Citation needed. Which other vehicles? Tesla's overall safety record is quite good. Every car has things it does well and things it does badly, and every other manufacturer gets judged on the safety record on balance.

I mean, do you regularly post on HN about, I dunno, Toyota's safety record given the high center of gravity of its SUV offerings that make them "more likely to roll over than other vehicles" and claim that "crash safety features take a back page" to that problem?

2 comments

Well, teslas ARE more likely to crash than commercial airliners, because "everyone knows you are more likely to die driving to the airport than in the plane"

Other than that, tesla does publish some data:

https://www.tesla.com/VehicleSafetyReport

That said, people commonly constrain the Tesla comparisons to newer cars or in some other way.
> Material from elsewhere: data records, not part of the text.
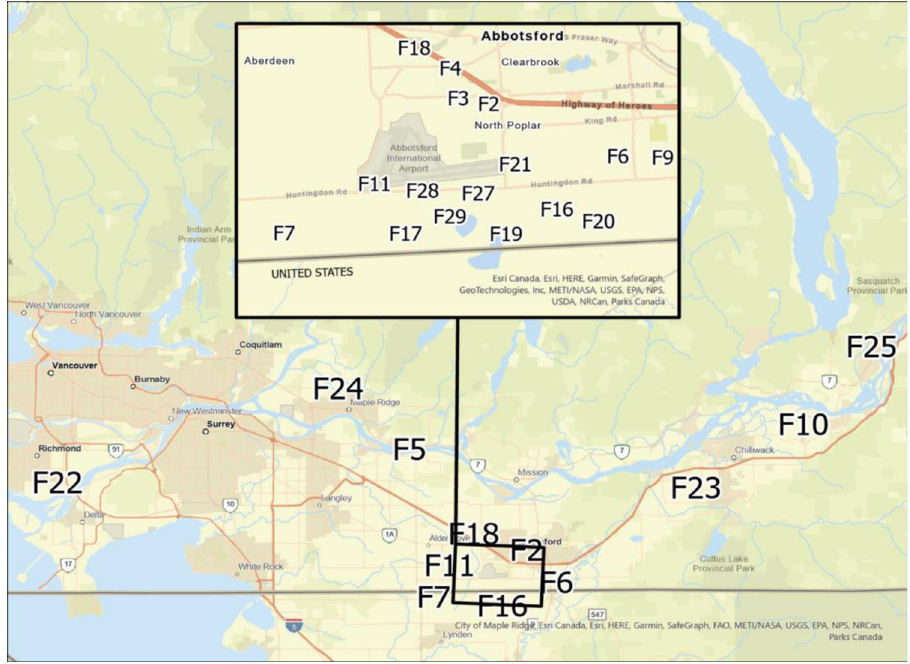
Fig 1. Overview of the field sites monitored during this study. Reprinted from ArcGIS Online maps under a CC BY license, with permission from ESRI, original Copyright 2018 ESRI. The copyrights belong to ESRI, but according to the terms of use, the copyright holder does not need to apply for permission to use because it is free for academic publications, and can be used freely and commercially under the CC BY 4.0 license.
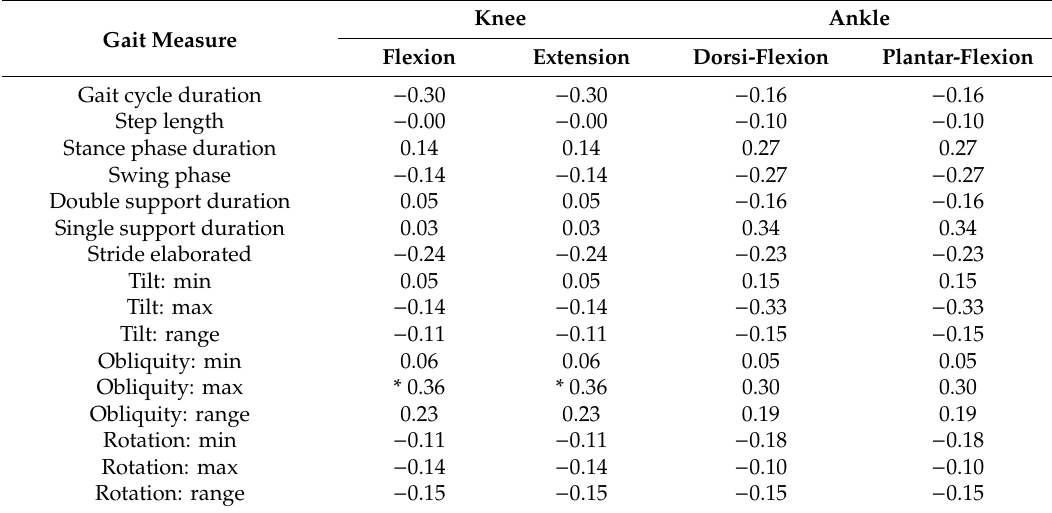
Table 5. Correlation between the lower-limb knee and ankle muscles in the MMT and the gait variables of hemiplegic stroke patient’s a ff ected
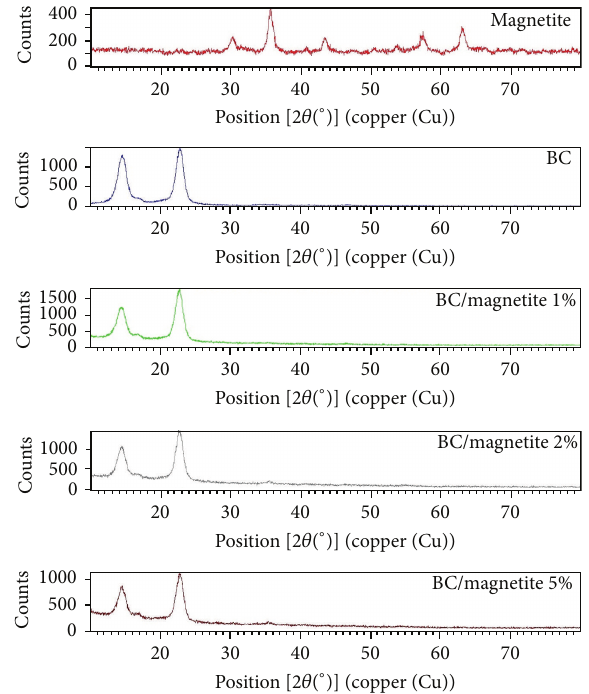
Figure 2: XRD diffractograms of pure BC, magnetite, and BC/ magnetite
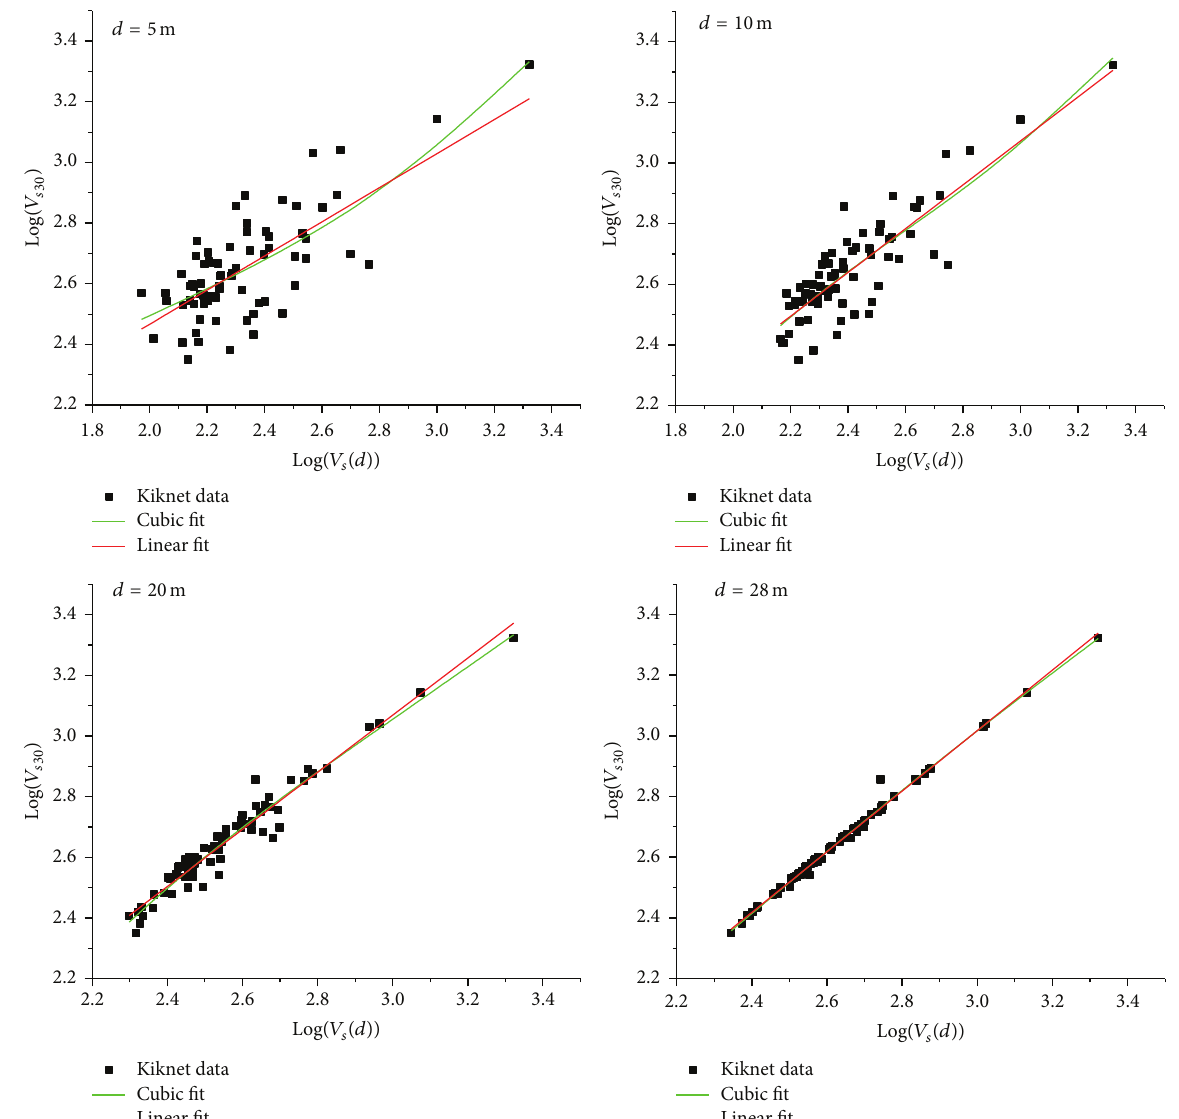
Figure 3: The linear fit and cubic fit to the Kiknet data in 4 depth bins, 5, 10, 20, and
See wikipedia's "aviation_safety" page. Avaiation is clearly safer per mile (a factor of 60 or so), but not that much safer per hour (factor of 4 per so), but is 3 times more dangerous per journey.
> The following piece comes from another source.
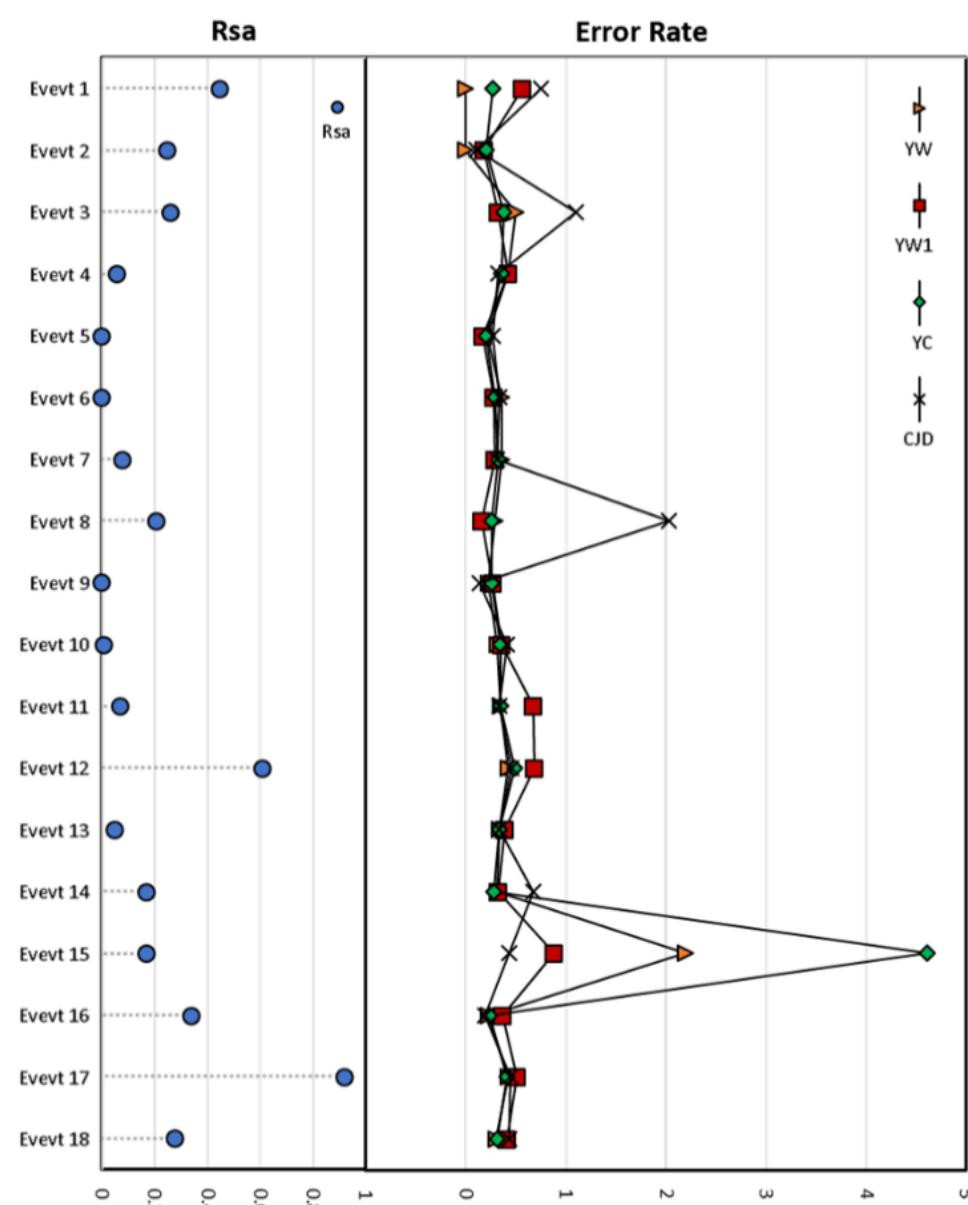
Figure 5. Cumulative saturated rainfall ( R sa ) and error rates of streamflow data propagation at each gauge station (YW: Youngwol, YW1: Youngwol 1, YC: Youngchun, and CJD: Chungju Dam). Events’ details displayed in Table 1.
So driving to the airport might well be safer than flying across the country according to the journey metric. Even using the hour metric I often am less than an hour from the airport and take more than a 4 hour flight.

Last I checked, Toyota's cars don't roll themselves over. The driver of the SUV needs to be going too fast and take a turn too sharply to cause a rollover. Indeed, Tesla Model Ys, and all SUVs, are also prone to rollover due to having a higher center of mass than a sedan. This is why anti-rollover features are now standard in SUVs: to minimize the likelihood of a rollover occuring, and then to mitigate the harm to the occupants of the vehicle in the event of a rollover.

In contrast, Teslas literally drive themselves into trucks, stopped cars, highway dividers, etc., resulting in the deaths of 7 drivers so far in a base of only a few hundred thousand vehicles, versus a rest-of-the-industry statistic of 0 across hundreds of millions of cars.

And finally, Toyota doesn't go around bragging about how its vehicles are the safest cars ever, or misstating (or even outright lying) about IIHS or NHTSA safety tests.

If you mean 0 deaths per 0 miles vs 7 deaths per 1+ Billion miles that’s hardly impressive.

PS: Oddly enough of you replaced those billion miles with average American miles in average cars you would expect 12.5 deaths. Tesla’s autopilot might be less safe than other new cars in their segment especially if driven defensively etc, but that’s harder to quantify.